▶ _Supplied information_
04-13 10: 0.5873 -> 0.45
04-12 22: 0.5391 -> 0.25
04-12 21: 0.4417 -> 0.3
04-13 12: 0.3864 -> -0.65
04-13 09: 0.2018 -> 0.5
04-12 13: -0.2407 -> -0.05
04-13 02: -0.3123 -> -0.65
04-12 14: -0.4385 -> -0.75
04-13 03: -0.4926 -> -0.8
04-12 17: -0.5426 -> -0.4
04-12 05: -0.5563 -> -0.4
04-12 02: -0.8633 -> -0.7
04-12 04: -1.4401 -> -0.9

▶ _Problem requirements_
Copy every line of the data above, beginning with the first and ending with the line that contains "04-13 03: -0.4926 -> -0.8", and give nothing more.

▶ _Output below_
04-13 10: 0.5873 -> 0.45
04-12 22: 0.5391 -> 0.25
04-12 21: 0.4417 -> 0.3
04-13 12: 0.3864 -> -0.65
04-13 09: 0.2018 -> 0.5
04-12 13: -0.2407 -> -0.05
04-13 02: -0.3123 -> -0.65
04-12 14: -0.4385 -> -0.75
04-13 03: -0.4926 -> -0.8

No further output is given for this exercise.